My mom tells this story and laughs and jokes that my dad never had to threaten sending me to a convent because it was already my back up plan since day one. Lately, she’s told it more often to lighten the mood in conversations that start with, “So what’s next, Maggie? What are you going to do after you graduate?” The answer to such questions I did not have until very recently.
Needless to say, I’ve changed my mind a lot since kindergarten. Well, I changed a lot in general and I’ve had a lot of different experiences. To name a few: I played soccer, basketball, swam on the swim team, got kicked off the swim team, got reinstated on the swim team, played piano, sang in the choir, did community theater, won a talent show, returned as talent show winner and embarrassed myself, wrote for the school newspaper, and babysat. Upon graduating from Martinsburg High School, I set my mind and goals on law school.
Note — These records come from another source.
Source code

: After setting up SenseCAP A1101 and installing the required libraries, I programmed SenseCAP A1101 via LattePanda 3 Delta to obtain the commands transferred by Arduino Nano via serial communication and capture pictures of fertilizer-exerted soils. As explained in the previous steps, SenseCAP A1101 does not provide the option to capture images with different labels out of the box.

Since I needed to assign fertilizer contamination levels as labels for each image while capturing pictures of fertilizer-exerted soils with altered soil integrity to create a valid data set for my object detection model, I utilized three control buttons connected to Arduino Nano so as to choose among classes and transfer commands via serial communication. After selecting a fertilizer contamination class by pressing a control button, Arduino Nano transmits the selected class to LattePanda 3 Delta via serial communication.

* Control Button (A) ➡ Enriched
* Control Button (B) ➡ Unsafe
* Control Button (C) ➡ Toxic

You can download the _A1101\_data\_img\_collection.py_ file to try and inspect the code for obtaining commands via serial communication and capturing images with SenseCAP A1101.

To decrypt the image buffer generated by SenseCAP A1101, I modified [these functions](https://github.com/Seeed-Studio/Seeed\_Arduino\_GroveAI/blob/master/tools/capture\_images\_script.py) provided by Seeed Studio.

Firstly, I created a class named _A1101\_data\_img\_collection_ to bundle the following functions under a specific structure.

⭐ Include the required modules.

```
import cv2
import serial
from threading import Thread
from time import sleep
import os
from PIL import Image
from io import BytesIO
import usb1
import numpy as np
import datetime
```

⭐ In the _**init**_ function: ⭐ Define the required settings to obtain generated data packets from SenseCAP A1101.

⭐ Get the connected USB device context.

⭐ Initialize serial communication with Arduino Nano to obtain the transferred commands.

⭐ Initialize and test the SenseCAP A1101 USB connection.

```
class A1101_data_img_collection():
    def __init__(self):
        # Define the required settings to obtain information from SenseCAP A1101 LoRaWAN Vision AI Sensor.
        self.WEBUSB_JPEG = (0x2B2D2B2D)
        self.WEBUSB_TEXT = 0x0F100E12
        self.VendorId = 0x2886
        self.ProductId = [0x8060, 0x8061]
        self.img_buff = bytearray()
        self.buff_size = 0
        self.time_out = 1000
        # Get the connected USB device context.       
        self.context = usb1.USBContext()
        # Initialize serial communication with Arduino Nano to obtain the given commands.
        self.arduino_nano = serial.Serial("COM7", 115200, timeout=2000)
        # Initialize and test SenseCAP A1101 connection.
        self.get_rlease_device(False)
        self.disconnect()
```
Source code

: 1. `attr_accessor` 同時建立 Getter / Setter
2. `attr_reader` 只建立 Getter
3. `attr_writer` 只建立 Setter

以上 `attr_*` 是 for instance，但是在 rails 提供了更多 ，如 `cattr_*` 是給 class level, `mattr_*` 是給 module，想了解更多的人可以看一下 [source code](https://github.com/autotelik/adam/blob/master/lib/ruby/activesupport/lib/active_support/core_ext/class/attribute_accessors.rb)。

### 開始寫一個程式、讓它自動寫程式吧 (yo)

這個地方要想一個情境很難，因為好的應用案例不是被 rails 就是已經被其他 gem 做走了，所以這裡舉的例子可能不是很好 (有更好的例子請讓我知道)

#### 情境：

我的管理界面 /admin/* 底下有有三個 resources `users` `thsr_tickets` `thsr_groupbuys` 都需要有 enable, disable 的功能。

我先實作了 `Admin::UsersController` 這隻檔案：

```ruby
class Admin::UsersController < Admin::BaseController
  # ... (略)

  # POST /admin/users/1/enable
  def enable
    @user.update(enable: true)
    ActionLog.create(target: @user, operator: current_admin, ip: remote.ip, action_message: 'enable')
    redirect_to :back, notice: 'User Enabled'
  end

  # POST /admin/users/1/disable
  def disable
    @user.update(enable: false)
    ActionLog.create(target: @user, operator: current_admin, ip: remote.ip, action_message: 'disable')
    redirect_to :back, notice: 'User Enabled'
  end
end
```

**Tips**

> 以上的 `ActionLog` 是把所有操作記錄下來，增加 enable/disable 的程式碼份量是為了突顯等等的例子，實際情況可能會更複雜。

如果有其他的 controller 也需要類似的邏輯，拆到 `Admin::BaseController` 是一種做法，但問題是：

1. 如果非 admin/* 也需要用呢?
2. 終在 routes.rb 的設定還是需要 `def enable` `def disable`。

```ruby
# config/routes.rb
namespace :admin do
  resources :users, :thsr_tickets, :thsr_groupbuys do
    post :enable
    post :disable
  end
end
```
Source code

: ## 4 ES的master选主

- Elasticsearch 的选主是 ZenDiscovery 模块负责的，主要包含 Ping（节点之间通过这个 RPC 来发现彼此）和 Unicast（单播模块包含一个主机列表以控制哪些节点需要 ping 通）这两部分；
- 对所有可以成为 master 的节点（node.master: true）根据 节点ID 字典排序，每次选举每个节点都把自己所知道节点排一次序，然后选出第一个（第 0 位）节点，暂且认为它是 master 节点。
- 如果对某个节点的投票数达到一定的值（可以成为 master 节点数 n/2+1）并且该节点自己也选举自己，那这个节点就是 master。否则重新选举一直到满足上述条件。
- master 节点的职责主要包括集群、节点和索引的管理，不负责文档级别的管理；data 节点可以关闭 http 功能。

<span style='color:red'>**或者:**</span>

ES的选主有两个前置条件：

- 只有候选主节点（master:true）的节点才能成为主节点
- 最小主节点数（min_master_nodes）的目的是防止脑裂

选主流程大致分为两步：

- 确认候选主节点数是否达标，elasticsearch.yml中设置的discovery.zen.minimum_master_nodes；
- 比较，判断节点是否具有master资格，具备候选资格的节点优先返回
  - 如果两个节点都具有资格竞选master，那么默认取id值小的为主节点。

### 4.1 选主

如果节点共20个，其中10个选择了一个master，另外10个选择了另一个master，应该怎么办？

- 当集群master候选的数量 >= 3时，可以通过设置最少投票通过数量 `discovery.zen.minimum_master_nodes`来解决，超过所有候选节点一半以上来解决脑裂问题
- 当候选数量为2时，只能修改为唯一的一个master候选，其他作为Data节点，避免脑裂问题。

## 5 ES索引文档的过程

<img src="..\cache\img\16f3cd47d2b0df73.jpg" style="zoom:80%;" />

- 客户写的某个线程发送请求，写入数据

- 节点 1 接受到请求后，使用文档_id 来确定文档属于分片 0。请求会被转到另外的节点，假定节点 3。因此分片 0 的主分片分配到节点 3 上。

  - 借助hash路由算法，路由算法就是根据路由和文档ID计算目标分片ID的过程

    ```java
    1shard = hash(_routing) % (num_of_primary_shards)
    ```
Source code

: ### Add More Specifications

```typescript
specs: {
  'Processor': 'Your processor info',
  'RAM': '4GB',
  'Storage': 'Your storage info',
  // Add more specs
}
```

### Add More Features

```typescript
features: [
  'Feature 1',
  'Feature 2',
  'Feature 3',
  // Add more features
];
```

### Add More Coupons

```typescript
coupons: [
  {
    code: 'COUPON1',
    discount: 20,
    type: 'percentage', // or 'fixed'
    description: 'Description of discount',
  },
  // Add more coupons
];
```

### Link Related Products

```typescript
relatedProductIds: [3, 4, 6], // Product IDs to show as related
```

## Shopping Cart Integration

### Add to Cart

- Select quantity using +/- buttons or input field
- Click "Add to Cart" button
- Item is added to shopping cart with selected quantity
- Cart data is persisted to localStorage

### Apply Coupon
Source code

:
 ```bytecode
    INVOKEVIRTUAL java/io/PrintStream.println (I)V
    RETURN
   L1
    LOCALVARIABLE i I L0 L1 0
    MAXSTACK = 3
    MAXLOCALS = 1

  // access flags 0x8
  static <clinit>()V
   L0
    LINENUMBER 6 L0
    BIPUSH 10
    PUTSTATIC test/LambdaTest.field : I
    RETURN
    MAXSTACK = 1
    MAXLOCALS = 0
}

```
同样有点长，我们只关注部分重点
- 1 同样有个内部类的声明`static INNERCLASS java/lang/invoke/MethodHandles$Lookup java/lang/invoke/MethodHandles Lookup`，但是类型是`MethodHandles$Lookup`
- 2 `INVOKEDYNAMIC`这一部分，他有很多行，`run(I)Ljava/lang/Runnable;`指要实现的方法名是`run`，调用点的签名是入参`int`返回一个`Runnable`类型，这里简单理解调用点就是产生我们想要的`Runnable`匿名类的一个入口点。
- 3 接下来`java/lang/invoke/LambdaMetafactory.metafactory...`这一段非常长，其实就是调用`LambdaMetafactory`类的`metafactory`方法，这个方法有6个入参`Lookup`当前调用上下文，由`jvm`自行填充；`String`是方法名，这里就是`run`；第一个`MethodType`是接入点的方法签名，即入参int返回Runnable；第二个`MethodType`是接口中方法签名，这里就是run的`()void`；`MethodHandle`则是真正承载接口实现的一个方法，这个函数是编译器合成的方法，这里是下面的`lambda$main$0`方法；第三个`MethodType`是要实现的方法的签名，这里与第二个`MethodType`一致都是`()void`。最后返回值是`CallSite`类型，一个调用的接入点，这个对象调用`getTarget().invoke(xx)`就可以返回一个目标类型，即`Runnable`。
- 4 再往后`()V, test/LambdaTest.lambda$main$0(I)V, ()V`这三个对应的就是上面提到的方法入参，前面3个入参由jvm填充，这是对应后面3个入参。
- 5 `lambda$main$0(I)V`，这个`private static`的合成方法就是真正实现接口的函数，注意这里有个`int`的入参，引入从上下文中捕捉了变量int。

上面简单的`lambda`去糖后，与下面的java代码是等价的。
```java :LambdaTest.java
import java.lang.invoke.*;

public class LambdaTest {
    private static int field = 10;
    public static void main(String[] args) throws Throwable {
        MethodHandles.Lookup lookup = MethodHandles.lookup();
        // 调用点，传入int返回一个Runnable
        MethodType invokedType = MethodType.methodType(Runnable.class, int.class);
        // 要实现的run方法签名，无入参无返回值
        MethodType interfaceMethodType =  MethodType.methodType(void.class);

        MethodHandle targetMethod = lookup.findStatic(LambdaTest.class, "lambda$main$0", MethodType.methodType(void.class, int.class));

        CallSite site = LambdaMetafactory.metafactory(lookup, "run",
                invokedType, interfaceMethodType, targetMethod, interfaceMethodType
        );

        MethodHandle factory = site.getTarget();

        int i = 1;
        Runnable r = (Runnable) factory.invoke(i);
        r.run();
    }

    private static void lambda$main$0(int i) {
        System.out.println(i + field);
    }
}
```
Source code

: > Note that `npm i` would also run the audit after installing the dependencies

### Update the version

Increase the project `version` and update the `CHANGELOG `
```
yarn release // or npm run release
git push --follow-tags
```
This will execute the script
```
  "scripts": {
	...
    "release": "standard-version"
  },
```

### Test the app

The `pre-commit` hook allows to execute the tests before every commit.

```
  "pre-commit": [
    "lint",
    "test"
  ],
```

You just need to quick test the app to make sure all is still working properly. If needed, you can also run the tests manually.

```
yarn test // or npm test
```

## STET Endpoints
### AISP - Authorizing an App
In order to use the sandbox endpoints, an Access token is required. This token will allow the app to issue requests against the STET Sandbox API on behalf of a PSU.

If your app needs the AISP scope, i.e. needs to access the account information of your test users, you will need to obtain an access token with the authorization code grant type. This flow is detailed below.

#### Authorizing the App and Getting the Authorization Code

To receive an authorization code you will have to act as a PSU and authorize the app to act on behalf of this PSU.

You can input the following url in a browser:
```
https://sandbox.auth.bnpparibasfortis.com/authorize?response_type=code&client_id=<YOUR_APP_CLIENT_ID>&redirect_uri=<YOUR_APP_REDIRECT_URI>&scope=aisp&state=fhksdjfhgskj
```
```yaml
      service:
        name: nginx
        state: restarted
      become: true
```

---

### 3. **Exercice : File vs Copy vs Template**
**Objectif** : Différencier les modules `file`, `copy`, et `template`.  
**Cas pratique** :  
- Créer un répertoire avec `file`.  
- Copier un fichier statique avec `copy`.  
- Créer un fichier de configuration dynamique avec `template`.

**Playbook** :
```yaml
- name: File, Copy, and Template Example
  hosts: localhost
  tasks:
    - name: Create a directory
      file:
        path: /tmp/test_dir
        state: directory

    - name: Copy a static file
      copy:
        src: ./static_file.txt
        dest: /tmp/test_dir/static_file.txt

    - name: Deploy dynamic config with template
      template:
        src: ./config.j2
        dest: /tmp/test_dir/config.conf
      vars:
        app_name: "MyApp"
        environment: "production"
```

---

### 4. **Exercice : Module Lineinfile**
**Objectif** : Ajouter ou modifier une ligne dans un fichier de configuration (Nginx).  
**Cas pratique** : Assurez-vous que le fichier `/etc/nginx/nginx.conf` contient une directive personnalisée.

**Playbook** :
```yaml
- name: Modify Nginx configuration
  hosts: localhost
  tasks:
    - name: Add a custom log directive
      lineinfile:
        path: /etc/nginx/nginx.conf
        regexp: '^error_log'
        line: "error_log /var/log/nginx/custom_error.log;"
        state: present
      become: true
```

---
So after saying I would never become a lawyer because my mom works too much, and protesting ever attending a small university so close to home, in the Fall of 2013, I started classes at Shepherd University with a major in English Literature and a minor in Political Science. Contrary? Me? Never.
I jumped head first into the pre-legal realm of professionalism: joined the Pre-Law Society, bought a few blazers (which I still rock over my favorite t-shirts), gained some experience from internships for Senator Rockefeller, and Delegate Stephen Skinner. I loved learning about politics, working with and under such inspiring people, practicing writing and research skills, and building a better understanding our government. But I quickly learned that I wasn’t exactly cut out for the 9-5 office life. And thus my first attempt to follow my mother’s footsteps fell short.
My mom is a powerhouse. She took the oath of office this year, and after 16 years of practicing law at Steptoe and Johnson, she is now a Circuit Court Judge. She’s the 12th of 13 children from Glen Bernie, Maryland. She’s as smart and driven as Hillary Clinton, as compassionate as Mother Theresa, as naturally beautiful as Julia Roberts, and as much the life of the party as Snookie claims to be. Talk about the full package. Exactly the kind of person you could imagine an immigrant would stay in the country for. Dad, here’s your cue.
My dad, the middle of three children from Naas, Ireland, came over for a summer vacation that turned into lifelong staycation. Yes, I believe in fate—without, I wouldn’t be alive. I have him to thank for my passion in music (only the good kind), my thick Irish skin, my ability to always get the last word in edgewise, and the belief that there’s nothing you don’t know that you can’t learn. There’s one other very important part of my life that I give my dad the credit for: The Shepherd University Multicultural Leadership Team.
He forced me to apply to the Multicultural Leadership Team (MLT) halfway through my freshman year. I remember dreading it because it was right around midterms, but MLT is one of the most impactful elements of my undergraduate education. My dad has a way of enforcing values that are justified with financial benefits but are rooted in his ethics: Short showers, water isn’t free, don’t throw that away we have a compost for a reason, turn that light off you’re not using it—all of which translate into his consideration for environmental conservation. You need to apply to this team, you’ll get a scholarship—which I like to think was rooted in his wanting me to be apart of a group of leaders who value and encourage diversity and social justice.
My involvement with MLT has given me perspective, a passion for equality, and hope in the future because one day my smart, compassionate, progressive teammates are going to be real leaders in the world. So, while at one point I was going to be a lawyer, then a freelance writer, an entrepreneur, a documentarian. MLT has guided me back to my 5-year-old mentality: All I really want is to have plenty to eat, a homey place to sleep, and the opportunity to help people. I’m grateful that I learned that I don’t need to join a convent to do so.